▶ _Job_
Start to finish, repeat the records exactly.

Extracted page text data:
+ + +

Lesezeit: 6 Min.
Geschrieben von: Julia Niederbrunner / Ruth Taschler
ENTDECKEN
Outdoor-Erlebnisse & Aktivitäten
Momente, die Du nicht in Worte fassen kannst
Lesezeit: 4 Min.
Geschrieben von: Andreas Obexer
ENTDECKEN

+ + +

▶ _Response to the task_
Lesezeit: 6 Min.
Geschrieben von: Julia Niederbrunner / Ruth Taschler
ENTDECKEN
Outdoor-Erlebnisse & Aktivitäten
Momente, die Du nicht in Worte fassen kannst
Lesezeit: 4 Min.
Geschrieben von: Andreas Obexer
ENTDECKEN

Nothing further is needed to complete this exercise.